The secret

I was 20  when I revealed the secret the first time to a psychologist of a college. I liked her immediately but it took me several weeks before taking the decision to talk about it. I told her that my father touched me repeatedly and did more than touching me during my adolescence. I thought that would be our last meeting, I was sure she would despise me. We continued to meet but I never wanted to talk about the secret again. I told her that he had stopped touching me since four years and that it wasn't a problem for me, the real problem was my mother drinking almost every day. She tried to talk about it once again but I told her that it belonged to the past.

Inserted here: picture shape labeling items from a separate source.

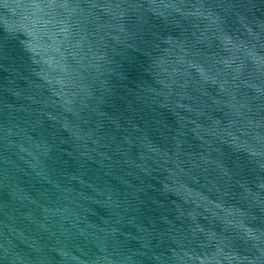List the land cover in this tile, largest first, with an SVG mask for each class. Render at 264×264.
Returning a JSON list of instances; mask_svg holds the SVG:
<instances>
[{
    "label": "water",
    "instance_id": "1",
    "mask_svg": "<svg viewBox=\"0 0 264 264\" xmlns=\"http://www.w3.org/2000/svg\"><path fill=\"white\" fill-rule=\"evenodd\" d=\"M0 264H264V0H0Z\"/></svg>",
    "mask_w": 264,
    "mask_h": 264
}]
</instances>
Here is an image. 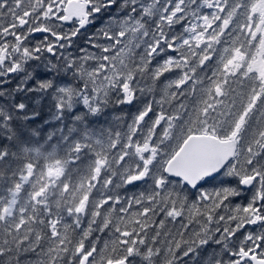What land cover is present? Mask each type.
Returning a JSON list of instances; mask_svg holds the SVG:
<instances>
[{"label": "snow or ice", "instance_id": "obj_1", "mask_svg": "<svg viewBox=\"0 0 264 264\" xmlns=\"http://www.w3.org/2000/svg\"><path fill=\"white\" fill-rule=\"evenodd\" d=\"M0 264H264V0H0Z\"/></svg>", "mask_w": 264, "mask_h": 264}, {"label": "trees", "instance_id": "obj_2", "mask_svg": "<svg viewBox=\"0 0 264 264\" xmlns=\"http://www.w3.org/2000/svg\"><path fill=\"white\" fill-rule=\"evenodd\" d=\"M70 26H71V25H70ZM70 26H69V27H70ZM93 30H94V29H93ZM85 35H87V34H85ZM82 37H83V36H82ZM82 37L80 38V40L83 39V38H84V39L86 38L85 36H84L83 38H82ZM84 39H83V40H84ZM78 40H79V39H78ZM80 40H79V41L76 40V42H75V43H77L76 45H80V44H82L83 40H81V41H80ZM79 43H80V44H79ZM77 48H79V47L74 46V47L71 49V51H72V53H73L74 55H76V53L78 52V51L76 50ZM75 50H76V51H75ZM15 85H16V81L13 80L11 83H9V84L7 85V87H8V88H14ZM129 194H131V193H129ZM239 202H240V203H245L246 201L241 200V201H239Z\"/></svg>", "mask_w": 264, "mask_h": 264}, {"label": "bare ground", "instance_id": "obj_3", "mask_svg": "<svg viewBox=\"0 0 264 264\" xmlns=\"http://www.w3.org/2000/svg\"><path fill=\"white\" fill-rule=\"evenodd\" d=\"M83 37H84V36H83ZM83 37H82V38H83ZM85 37H86V35H85ZM83 39H84V38H83ZM83 39H81V40H83ZM79 40H80V39H79ZM79 40H77V41H79ZM81 40H80V41H81ZM82 43H83V42H82ZM76 44H77V43H76ZM79 44H80V43H79ZM80 45H81V44H80ZM77 47H78V46H77ZM78 49H79V48H78ZM76 50H77V49H76ZM76 50H75V51H76Z\"/></svg>", "mask_w": 264, "mask_h": 264}]
</instances>
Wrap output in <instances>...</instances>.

I was 21 when my first male friend almost guessed about the secret. He asked me why I was always so angry at my mother. I answered she was always drinking. He said everybody knew she was alcoholic and that it wasn't a good reason to be angry at a mother like I was. I told him that being beaten by a mother was a good reason to be angry at her.
Then he asked me if I was sexually abused by my mother. He said he was sure because  I was acting like someone who was sexually abused. I remained speechless for a few seconds before saying that my father was the abuser. I begged him to keep it secret. After asking me if he was still abusing me, he promised me to keep it secret.

Few months later, I had a first boyfriend. He was 14 years older than me.  I loved him as if he was my brother and he loved me as if I was his girlfriend.  By dating him, I had a place to go to sleep when my mother was too drunk, so I accepted to be his girl friend. He saw me taking five drugs at once.  He guessed something was wrong, he asked me the question. For the first time of my life, I told him the details of the secret and that it was the reason for taking extra drugs. After talking for few hours, I begged him to keep the secret. I knew revealing the secret would destroy the marriage of my parents. I even threatened him to break up with him. He promised me he would keep the secret between us... He broke the promised. He told it to my mother.

My mother asked me if it was true. I told her to ask the question to him.  My father denied in the name of Jesus and said I was crazy. He said  I was projecting the evil action of my biological father on him. My mother drank more and more. Each time  she was drunk, she also said my biological father was an alcoolic and that I was projecting his alcooholism on her.  This life lasted four more years.


The cost of a secret

Like you, I was in my early twenties when I felt like I had to tell more about my personal life.  I was getting tired of the anger and the duplicity of living one life, only to cover and protect another.  It wasn't working, and a life-time of lies was killing me.  My coping skills were falling apart, the flashbacks and sensory memories were terrifying and it all made me more silent and miserable.  I didn't want to be miserable, like "them".

The problem I found was telling the truth cost me relationships, anyway.  First came the Dear-in-Headlights look and reaction from those I dared to let close, and then came the awkward discomfort of not knowing what to say to me because I was so raw and filled with so much hurt, rage and frustrated confusion.  The worst was being told I was crazy, or that I was making stories-up just to get attention.  Those are the times I truly began to think every decision I made and action I would make was wrong.

Looking back, I know what I really wanted from those I told were answers and apologies.  I wanted them to make everything better, so life could be safe again.

No one could do that, so it didn't take long for me to go back into hiding.